I remember reading a story about a businessman in San Antonio, Texas, who parked his shiny new automobile outside a downtown bank and went inside.  When he returned he found a little shoeshine boy examining the car in wide-eyed amazement.  As he opened the door to get in, the little boy said, “Is this your car Mister?”  “Yes, Son, it’s my car.”  “Where did you get it?”  the little boy wanted to know.  So the man explained that the car had been given to him as a birthday present from his brother.  “Wow said the little boy “I wish…”  And of course the business man was all prepared to hear the boy say, “I wish I had a brother like that.”  But he didn’t say that.  Instead the little boy said, Wow, I wish I could be a brother like that.”  And the man was so touched by the boy’s response that he put him in the car, took him for a ride, bought him a hamburger, and visited with him for a while, hoping to learn something from the wisdom of this child.

                It seems to me that we need to learn the same lesson.  There are going to be times when we will be on the receiving end of life.  And this is fine.  The truly wise person knows that he or she must get in order to give, but the main flow of his or her life is outward not inward.  One’s primary purpose is not to get but to give; and this is an element of true wisdom.  Therefore, a life of wisdom always involved a willingness to change.  This is true because change is inevitable.  We can’t hold it back; it’s going to happen whether we like it or not.  Get out your old school yearbooks, take a look at your pictures then go look in the mirror.  You may not approve of the change, but it’s happening none the less.  Everything is changing!  One of the most bankrupt of all ideas is that notion that says we can stand still and keep life just as it is.  So change is inevitable; and the person of true wisdom reckons with that truth.

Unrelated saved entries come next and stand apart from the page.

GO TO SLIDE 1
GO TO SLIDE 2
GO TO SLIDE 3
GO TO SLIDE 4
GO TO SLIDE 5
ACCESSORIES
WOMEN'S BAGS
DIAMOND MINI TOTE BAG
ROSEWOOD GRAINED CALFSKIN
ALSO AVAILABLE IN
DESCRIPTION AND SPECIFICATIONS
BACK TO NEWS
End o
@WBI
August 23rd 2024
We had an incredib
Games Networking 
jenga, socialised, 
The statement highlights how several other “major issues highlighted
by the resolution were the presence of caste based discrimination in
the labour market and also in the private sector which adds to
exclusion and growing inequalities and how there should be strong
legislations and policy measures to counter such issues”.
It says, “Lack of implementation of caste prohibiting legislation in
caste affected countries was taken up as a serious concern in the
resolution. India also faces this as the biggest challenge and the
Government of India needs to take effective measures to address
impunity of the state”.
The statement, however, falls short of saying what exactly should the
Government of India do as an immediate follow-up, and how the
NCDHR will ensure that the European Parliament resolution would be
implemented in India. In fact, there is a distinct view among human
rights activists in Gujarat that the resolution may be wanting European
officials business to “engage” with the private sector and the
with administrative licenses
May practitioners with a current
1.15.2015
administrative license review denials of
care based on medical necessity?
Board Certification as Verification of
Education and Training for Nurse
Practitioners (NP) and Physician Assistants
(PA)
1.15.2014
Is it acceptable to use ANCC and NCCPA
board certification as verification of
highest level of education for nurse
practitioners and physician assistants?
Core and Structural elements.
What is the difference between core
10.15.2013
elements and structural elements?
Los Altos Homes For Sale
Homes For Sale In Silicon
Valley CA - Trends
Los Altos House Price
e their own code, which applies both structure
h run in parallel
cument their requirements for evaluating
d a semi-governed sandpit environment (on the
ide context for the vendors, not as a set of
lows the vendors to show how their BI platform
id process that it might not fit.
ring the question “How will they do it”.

                God is in the business of changing the lives of each and every one of us, to fashion us in the likeness of His Son Jesus.  That, of course, includes you and me, whether we are young or whether we are old.  Not one of us has yet arrived.  Not one of us is all that we ought to be.  All of which says some changes need to be made in our lives.  And if we are people of wisdom, we will remain open always to that however long God decides we are to live, however old we may get.